Friday, March 06, 2009

Professional Development Center work

I'm drafting some ideas for how to best describe the strategy for The Professional Development Center at Eagle Rock School. Here's what I've got so far.

Guiding principles: Assets based and actionable. We begin from a place of working with schools and organizations from the stance that they already have all they need to move closer to their vision. They may need someone like us to unearth their assets and identify signs of positive deviance. Further, we are strict about turning any insights into actions. We provide clear descriptions of what the folks in an organization must do rather than just describe outcomes.

Given these principles, we engage in the following strategies.

1 – We choose to work with strategic partners.

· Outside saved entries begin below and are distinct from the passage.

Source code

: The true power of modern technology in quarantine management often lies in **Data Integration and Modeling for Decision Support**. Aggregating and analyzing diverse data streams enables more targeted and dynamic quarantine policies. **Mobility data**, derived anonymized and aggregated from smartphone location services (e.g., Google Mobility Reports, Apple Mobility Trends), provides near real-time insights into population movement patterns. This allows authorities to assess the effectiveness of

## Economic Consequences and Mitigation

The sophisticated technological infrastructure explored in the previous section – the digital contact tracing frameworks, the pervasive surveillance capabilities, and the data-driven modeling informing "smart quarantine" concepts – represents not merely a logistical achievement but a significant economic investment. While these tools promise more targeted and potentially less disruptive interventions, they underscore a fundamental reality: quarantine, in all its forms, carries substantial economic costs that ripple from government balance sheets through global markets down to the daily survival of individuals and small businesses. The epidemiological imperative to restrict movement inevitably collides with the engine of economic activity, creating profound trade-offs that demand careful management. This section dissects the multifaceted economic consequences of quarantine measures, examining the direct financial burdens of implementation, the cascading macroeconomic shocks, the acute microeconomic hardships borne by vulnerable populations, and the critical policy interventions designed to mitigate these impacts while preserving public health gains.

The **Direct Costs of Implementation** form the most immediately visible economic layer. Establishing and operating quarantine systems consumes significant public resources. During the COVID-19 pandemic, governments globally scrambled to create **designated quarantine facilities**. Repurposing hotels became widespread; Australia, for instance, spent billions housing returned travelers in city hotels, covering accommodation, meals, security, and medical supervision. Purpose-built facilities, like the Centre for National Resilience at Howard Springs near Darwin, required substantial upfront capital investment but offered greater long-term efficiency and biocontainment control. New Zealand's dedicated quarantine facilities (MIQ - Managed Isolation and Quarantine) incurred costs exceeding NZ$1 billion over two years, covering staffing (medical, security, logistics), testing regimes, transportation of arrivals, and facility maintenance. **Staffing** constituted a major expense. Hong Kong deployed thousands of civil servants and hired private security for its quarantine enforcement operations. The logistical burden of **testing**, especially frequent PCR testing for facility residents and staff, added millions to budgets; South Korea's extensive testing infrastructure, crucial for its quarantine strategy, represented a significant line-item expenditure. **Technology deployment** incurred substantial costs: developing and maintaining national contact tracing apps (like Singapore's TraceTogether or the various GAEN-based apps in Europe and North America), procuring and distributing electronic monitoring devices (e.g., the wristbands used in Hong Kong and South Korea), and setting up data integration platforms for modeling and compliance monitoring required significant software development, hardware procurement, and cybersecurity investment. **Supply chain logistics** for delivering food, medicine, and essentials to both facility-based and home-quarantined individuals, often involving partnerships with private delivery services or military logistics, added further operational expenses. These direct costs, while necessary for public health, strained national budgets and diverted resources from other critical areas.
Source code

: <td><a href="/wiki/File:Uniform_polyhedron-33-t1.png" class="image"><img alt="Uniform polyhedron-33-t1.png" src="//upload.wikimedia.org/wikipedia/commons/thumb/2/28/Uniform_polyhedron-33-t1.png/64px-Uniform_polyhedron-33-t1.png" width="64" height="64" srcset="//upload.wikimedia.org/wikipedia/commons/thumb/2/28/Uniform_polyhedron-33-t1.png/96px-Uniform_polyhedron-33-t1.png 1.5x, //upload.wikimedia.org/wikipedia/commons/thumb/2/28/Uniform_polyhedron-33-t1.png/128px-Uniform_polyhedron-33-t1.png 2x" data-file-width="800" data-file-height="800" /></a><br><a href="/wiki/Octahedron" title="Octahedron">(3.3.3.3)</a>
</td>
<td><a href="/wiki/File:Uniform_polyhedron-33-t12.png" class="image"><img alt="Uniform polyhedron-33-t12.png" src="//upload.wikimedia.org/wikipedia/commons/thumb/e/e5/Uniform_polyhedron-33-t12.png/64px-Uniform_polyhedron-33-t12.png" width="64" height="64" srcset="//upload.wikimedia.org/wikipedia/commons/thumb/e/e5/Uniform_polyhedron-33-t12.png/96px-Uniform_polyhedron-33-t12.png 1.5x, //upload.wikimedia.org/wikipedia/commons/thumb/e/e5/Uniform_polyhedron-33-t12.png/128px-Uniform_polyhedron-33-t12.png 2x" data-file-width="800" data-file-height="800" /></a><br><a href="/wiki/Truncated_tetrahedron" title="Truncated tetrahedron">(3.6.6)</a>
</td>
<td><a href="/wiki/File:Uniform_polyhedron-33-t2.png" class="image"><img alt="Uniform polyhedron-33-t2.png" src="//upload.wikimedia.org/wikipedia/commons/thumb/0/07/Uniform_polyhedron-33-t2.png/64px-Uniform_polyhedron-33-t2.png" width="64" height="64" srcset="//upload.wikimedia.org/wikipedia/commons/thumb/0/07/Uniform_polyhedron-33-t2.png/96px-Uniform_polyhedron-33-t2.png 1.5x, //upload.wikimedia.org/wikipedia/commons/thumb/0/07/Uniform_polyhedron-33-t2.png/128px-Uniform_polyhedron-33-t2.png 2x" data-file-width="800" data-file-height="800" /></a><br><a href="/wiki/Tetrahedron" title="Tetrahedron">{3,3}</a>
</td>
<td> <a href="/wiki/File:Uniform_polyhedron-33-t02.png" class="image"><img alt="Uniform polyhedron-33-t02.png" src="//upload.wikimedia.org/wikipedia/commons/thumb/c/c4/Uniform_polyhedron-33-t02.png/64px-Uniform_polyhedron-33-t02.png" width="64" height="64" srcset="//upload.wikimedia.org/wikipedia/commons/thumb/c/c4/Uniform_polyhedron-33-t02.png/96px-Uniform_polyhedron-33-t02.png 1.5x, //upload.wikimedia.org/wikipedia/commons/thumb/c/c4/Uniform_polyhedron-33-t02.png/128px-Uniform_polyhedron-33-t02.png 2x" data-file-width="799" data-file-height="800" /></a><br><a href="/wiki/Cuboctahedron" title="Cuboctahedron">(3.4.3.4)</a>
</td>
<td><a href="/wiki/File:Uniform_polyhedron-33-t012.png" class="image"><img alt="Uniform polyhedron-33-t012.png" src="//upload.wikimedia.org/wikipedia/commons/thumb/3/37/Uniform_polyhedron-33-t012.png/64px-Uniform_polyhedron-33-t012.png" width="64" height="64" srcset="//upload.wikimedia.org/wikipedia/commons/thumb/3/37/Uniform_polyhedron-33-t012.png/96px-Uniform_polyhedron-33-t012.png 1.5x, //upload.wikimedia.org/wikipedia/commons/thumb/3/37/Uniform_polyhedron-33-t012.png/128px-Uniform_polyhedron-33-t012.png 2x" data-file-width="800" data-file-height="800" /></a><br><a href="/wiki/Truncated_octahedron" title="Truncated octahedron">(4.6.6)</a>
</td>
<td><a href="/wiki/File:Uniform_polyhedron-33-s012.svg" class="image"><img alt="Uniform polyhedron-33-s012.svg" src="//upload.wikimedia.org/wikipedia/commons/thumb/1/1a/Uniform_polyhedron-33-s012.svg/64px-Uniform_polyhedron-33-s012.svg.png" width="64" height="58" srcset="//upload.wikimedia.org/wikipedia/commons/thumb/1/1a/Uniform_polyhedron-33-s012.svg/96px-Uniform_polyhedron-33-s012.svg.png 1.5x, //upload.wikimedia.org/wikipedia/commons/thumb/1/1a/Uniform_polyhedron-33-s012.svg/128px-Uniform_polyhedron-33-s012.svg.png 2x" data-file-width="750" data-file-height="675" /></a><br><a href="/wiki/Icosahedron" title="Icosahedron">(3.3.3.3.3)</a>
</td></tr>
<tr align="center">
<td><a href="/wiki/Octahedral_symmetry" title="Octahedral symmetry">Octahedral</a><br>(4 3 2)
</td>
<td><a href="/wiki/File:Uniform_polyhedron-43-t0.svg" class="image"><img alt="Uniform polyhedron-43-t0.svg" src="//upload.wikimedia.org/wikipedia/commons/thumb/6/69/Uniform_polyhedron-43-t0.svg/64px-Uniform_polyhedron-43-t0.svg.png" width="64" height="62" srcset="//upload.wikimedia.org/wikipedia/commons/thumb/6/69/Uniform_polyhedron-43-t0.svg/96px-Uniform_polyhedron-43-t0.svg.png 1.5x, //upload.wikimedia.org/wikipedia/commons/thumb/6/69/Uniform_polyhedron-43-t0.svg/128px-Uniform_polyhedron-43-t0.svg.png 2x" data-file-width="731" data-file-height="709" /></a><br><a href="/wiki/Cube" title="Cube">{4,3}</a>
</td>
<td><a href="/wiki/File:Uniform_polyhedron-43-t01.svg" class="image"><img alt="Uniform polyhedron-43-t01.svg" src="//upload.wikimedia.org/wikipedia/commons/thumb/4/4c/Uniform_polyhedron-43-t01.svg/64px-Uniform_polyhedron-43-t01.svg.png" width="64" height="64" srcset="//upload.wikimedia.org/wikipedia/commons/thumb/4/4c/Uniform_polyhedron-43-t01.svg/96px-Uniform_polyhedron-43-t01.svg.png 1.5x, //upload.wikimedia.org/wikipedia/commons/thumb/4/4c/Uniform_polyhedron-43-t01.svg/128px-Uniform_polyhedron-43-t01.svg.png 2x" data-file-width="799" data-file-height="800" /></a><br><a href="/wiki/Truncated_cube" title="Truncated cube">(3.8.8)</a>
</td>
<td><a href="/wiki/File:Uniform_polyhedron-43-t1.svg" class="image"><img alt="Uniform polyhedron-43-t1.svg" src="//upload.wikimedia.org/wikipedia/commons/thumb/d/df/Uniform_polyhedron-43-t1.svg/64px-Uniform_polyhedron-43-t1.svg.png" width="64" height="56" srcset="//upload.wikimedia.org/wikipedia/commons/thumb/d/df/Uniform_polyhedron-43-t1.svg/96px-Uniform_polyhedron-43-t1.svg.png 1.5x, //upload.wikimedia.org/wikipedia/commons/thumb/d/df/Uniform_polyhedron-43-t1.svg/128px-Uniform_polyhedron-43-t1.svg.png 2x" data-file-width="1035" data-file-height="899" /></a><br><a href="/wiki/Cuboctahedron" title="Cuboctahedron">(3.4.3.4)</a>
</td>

These are organizations that have a highly developed infrastructure for working (a) with small public schools and (b) directly addressing issues of high school drop out rate and secondary school experience for the kinds of students we work with at Eagle Rock School. Amongst our current partners are The Coalition of Essential Schools (CES), Alternative High School Initiative (AHSI) and the League of Democratic Schools (LoDS).

3- We partner strategically with technical assistance providers like PEBC and Buck Institute. They offer to either train us in their professional development or have us cofacilitate their work. That enables us to deliver our work having had the benefit of their high quality approach -- builds our capacity as trainers, adds value to ERS and adds values to the schools we work with. We are low to no-cost help to them as needed facilitators and we, in turn, learn from their work which is in high demand due to their quality and reputation.

3 – We are using our capacity to host visitors at our school site more effectively by working with fewer schools with whom we can conduct follow up visits. We combine the retreat nature created here while remaining embedded in a school environment. Our follow up visits to their school sites supports the needed contextualizing.

I will continue to flesh out these thoughts and develop a fuller strategy document.